Bill Tucker, the former Starcom MediaVest Group executive and more recently EVP-media relations at the 4As, has left the agency trade organization and will be joining the Association of National Advertisers shortly, the marketer trade group has confirmed.
Tucker will have a dual focus in his new EVP role at the ANA. He will oversee the group’s efforts concerning the industry’s digital media supply chain, focusing on issues such as ad blocking, viewability and fraud as well as the overall adequacy of the supply chain.
Tucker’s remit also includes oversight of the group’s B2B activities. The ANA acquired the B2B-focused Business Marketing Association in 2014 and 25% of its membership is now composed of pure B2B players, according to ANA president and CEO Bob Liodice.
Tucker’s appointment comes during a time of strained relations between the agency trade group he recently left and the marketer group he is about to join.
The main area of contention is so-called “media transparency,” and the relationship between marketers and their roster agencies that plan and buy their media. It’s been an issue on and off for years, but gained new traction in 2015 when former MediaCom CEO Jon Mandel made a presentation at an ANA conference alleging that rebates and kickbacks from media companies to agencies are a fairly common occurrence in the U.S., often without the knowledge of agency clients.
That led the ANA to commission an investigation by K2 Intelligence, which issued its widely reported findings last June, essentially confirming Mandel’s assertions. The 4As rejected the report as well as follow-up recommendations developed by Ebiquity.
That said, Liodice stressed that Tucker’s remit does not officially include the media transparency issues covered by the report. That area has been and will continue to be overseen by Group EVP Bill Duggan, who also has oversight of a separate but related Production Transparency Task force that the ANA created last year to explore commercial production practices.

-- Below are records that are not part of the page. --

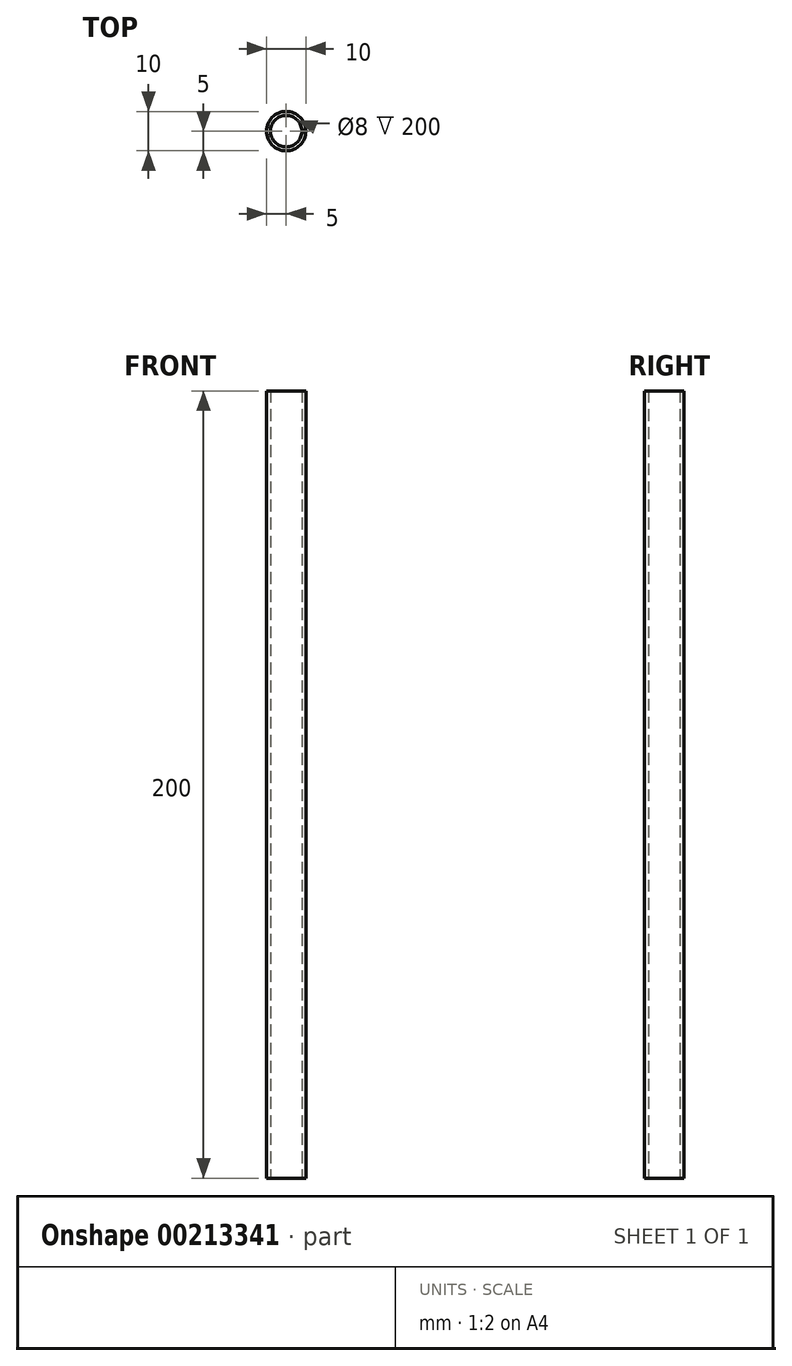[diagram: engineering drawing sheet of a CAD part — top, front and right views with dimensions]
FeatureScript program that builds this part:
annotation { "Feature Type Name" : "Feature", "Feature Type Description" : "" }
export const myFeature = defineFeature(function(context is Context, id is Id, definition is map)
    precondition{}
    {
        {
            var Q0;
            Q0=qCreatedBy(makeId("Top.planeOp"),FACE);
            var sketch = newSketch(context, id + "F0", { "sketchPlane" : qUnion([Q0])});
            skCircle(sketch, "E0", {"center": v(0, 0) * mm, "radius": 4 * mm});
            skCircle(sketch, "E1", {"center": v(0, 0) * mm, "radius": 5 * mm});
            skSolve(sketch);
        }
        {
            var Q0;
            Q0=makeQuery(id+"F0.imprint","IMPRINT",FACE,{"disambiguationData":[TD([[makeQuery(id+"F0.imprint","IMPRINT",EDGE,{"derivedFrom":sQuery(id+"F0.wireOp",EDGE,"E0")}),-1.0]])]});
            extrude(context, id + "F1", {"entities" : qUnion([Q0]), "depth" : 200 * mm});
        }
    });
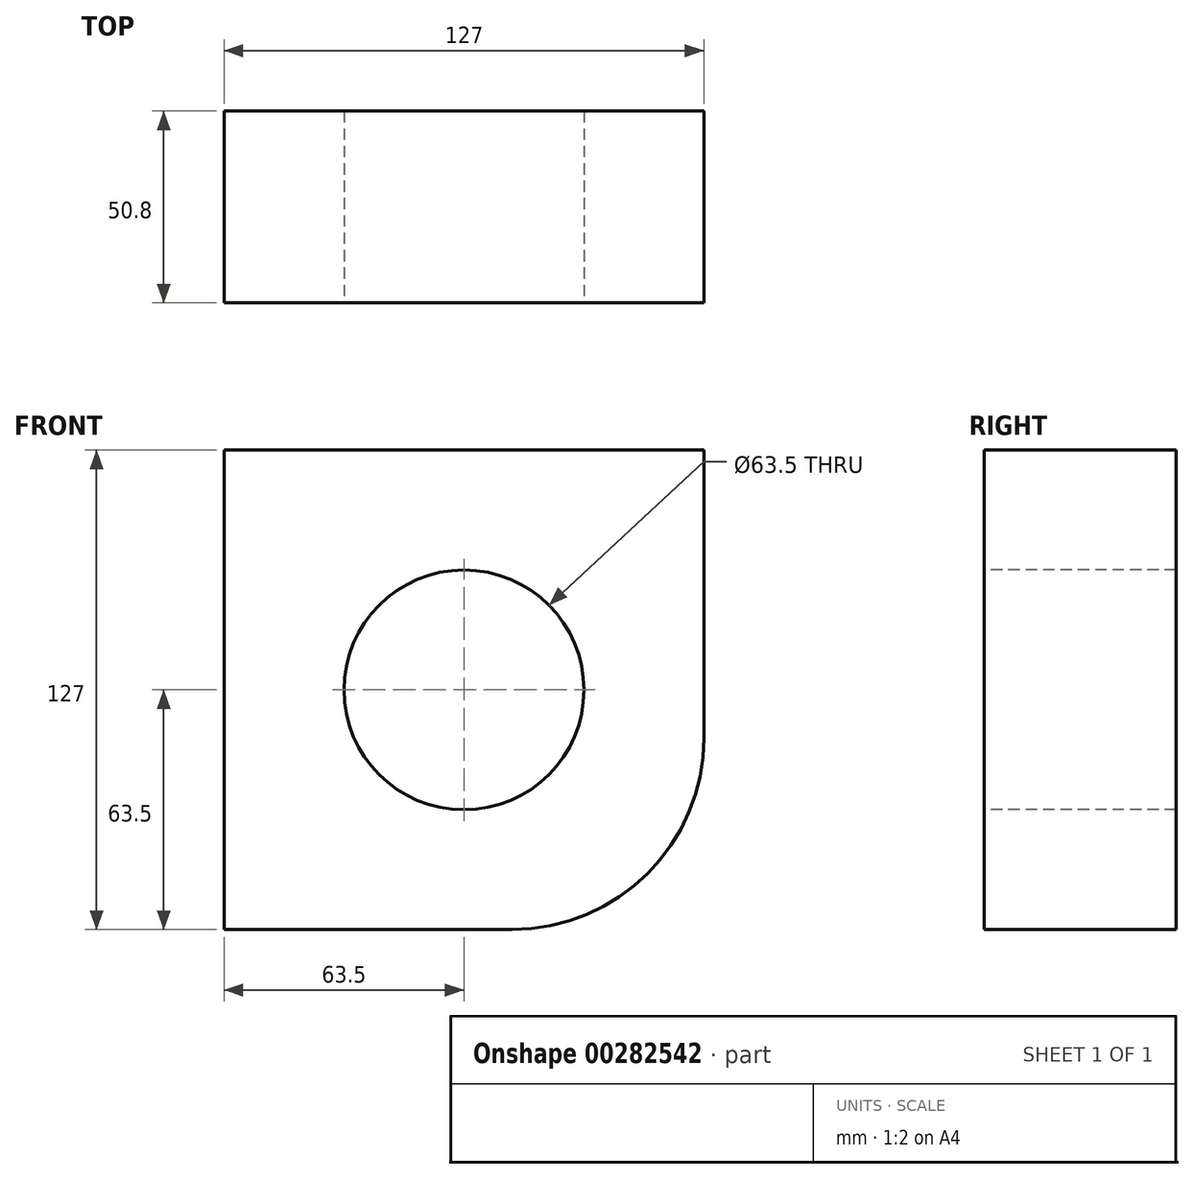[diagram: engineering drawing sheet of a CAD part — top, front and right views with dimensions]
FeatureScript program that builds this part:
annotation { "Feature Type Name" : "Feature", "Feature Type Description" : "" }
export const myFeature = defineFeature(function(context is Context, id is Id, definition is map)
    precondition{}
    {
        {
            var Q0;
            Q0=qCreatedBy(makeId("Top.planeOp"),FACE);
            var sketch = newSketch(context, id + "F0", { "sketchPlane" : qUnion([Q0])});
            skLineSegment(sketch, "E0.bottom", {"start": v(63.5, -25.4) * mm, "end": v(-63.5, -25.4) * mm});
            skLineSegment(sketch, "E0.top", {"start": v(63.5, 25.4) * mm, "end": v(-63.5, 25.4) * mm});
            skLineSegment(sketch, "E0.left", {"start": v(63.5, -25.4) * mm, "end": v(63.5, 25.4) * mm});
            skLineSegment(sketch, "E0.right", {"start": v(-63.5, -25.4) * mm, "end": v(-63.5, 25.4) * mm});
            skPoint(sketch, "E0.middle", {"position": v(0, 0) * mm});
            skSolve(sketch);
        }
        {
            var Q0;
            Q0 = qSketchRegion(id + "F0", true);
            extrude(context, id + "F1", {"entities" : qUnion([Q0]), "endBound" : BoundingType.SYMMETRIC, "depth" : 127 * mm});
        }
        {
            var Q0;
            Q0=makeQuery(id+"F1.opExtrude","CAP_EDGE",EDGE,{"disambiguationData":[OSD([sQuery(id+"F0.wireOp",EDGE,"E0.left")])],"isStart":true});
            fillet(context, id + "F2", {"entities" : qUnion([Q0]), "radius" : 50.8 * mm, "tangentPropagation" : true, "allowEdgeOverflow" : false});
        }
        {
            var Q0;
            Q0=makeQuery(id+"F1.opExtrude","SWEPT_FACE",FACE,{"disambiguationData":[OSD([sQuery(id+"F0.wireOp",EDGE,"E0.bottom")])]});
            var sketch = newSketch(context, id + "F3", { "sketchPlane" : qUnion([Q0])});
            skCircle(sketch, "E1", {"center": v(0, 0) * mm, "radius": 31.75 * mm});
            skSolve(sketch);
        }
        {
            var Q0;
            Q0 = qSketchRegion(id + "F3", true);
            extrude(context, id + "F4", {"entities" : qUnion([Q0]), "operationType" : NewBodyOperationType.REMOVE, "endBound" : BoundingType.THROUGH_ALL, "oppositeDirection" : true, "depth" : 25.4 * mm});
        }
    });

That task force was put together after findings by K2 Intelligence that some agencies were pressuring production houses to submit bids for work with inflated pricing — known as “check bids” — so that the agencies could submit lower bids to clients while presenting the higher priced offers and suggesting that due diligence had been carried out.
Given Duggan’s ongoing focus on the media transparency issues, it just “made sense” for him to continue oversight, said Liodice. Of course, Tucker, given his background, has insights into those issues that can be tapped by Duggan and others at the organization as needed, Liodice added.
The Production Task Force is still gathering information and will determine at a later date what conclusions to release publicly or whether a third party should be retained to conduct a broader probe.
The U.S. Department of Justice launched its own probe into commercial production practices last year. Liodice said the ANA Task Force is not working with the DOJ, although the latter has obtained K2’s findings on the matter.
Before joining the 4As in late 2013, Tucker served as president of global client operations for Publicis Groupe's Starcom MediaVest Group. Before that he was CEO of MediaVest for five years.
According to Liodice, Tucker had indicated to him that he was interested in returning to a “client side-focused role like he had at MediaVest.” The timing was right because the ANA has been growing — its staff has climbed from 28 in 2003 to 115 currently.
“We’ve expanded into a range of marketing, media and measurement activities,” said Liodice. “As we’ve grown, so have our executive leadership needs.” Tucker’s expertise in media made him right for the role, he added. With Tucker’s addition it will be the first time that the ANA has had one executive singularly focused on the digital supply-chain issues that are part of his remit.
And B2B marketing has become a “strategic imperative” for the industry and the ANA, said Liodice. “It’s no longer a stepchild.”